Ferdinand Hodler
Die Pointe d'Andey, Arvetal

Die Pointe d'Andey, Arvetal (Haute Savoie)
Ferdinand Hodler (1853-1918)
Die Pointe d'Andey, Arvetal (Haute Savoie)
1909
Öl auf Leinwand
H. 67,5; B. 90,5 cm
© RMN-Grand Palais (Musée d'Orsay) / Gérard Blot

La pointe d'Andey, vallée de l'Arve (Haute-Savoie) [Die Pointe d'Andey, Arvetal (Haute Savoie)]


Dieses 1909 entstandene und 1912 unter dem Namen Landschaft in München ausgestellte Gemälde des Schweizer Malers Ferdinand Hodler trägt heute den Namen Die Pointe d'Andey, Arvetal. Die präzise Darstellung des Alpenreliefs ermöglichte die Lokalisierung des Motivs. Bei einer äußerst wirklichkeitsgetreuen Abbildung der Gipfellinie ist der Aufbau des Gemäldes genau durchdacht. Auf anekdotische Elemente wird verzichtet. Es gibt nicht die geringste Spur von Lebewesen.

Drei Wolkenschichten staffeln sich über dem Plateau bis zum Gipfel. Sie unterstreichen die zunehmende Höhe und leiten gleichzeitig ein Formenspiel ein. Die ersten beiden Schichten verlaufen horizontal und parallel zum Boden, die höchste Wolkenschicht folgt der Form des Gebirges. Blauabstufungen sorgen für einen sanften Übergang zwischen dem hellen Fuß und dem dunklen Gipfel des Alpenreliefs.

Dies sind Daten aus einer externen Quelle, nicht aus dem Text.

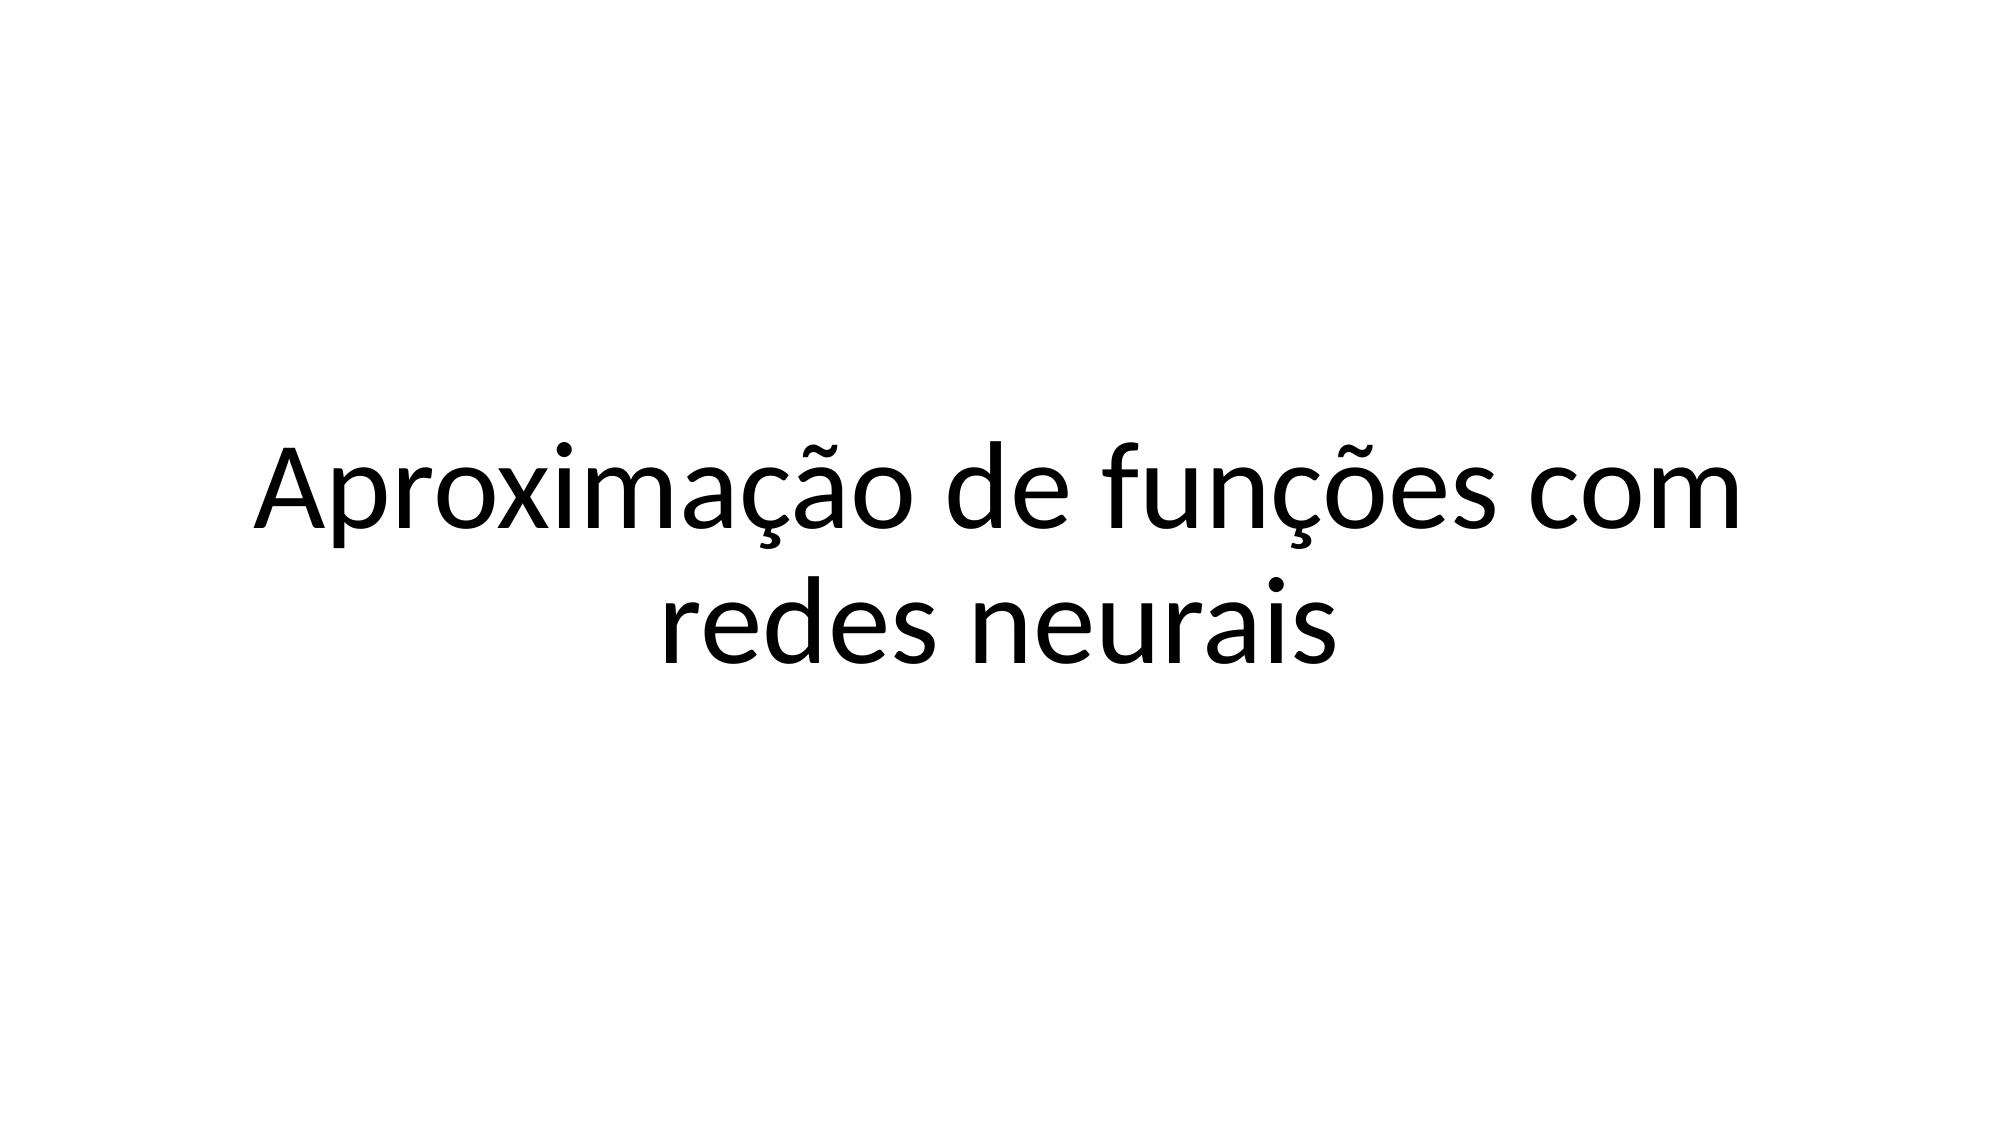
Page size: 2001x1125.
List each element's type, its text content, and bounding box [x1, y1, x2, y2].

list Aproximação de funções com redes neurais [137, 413, 1863, 712]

Das Tal wird durch ein zartes Grün signalisiert und der Himmel durch Azurblau. Dieses zur dekorativen Kunst tendierende Gemälde erinnert an japanische Holzschnitte.

Der Maler Ferdinand Hodler ist bekannt für seine großen symbolistischen Kompositionen, die zur Zeit der Wende zwischen dem 19. und dem 20. Jahrhundert die Wiederbelebung der deutschen, österreichischen und schweizerischen Wandmalerei prägen.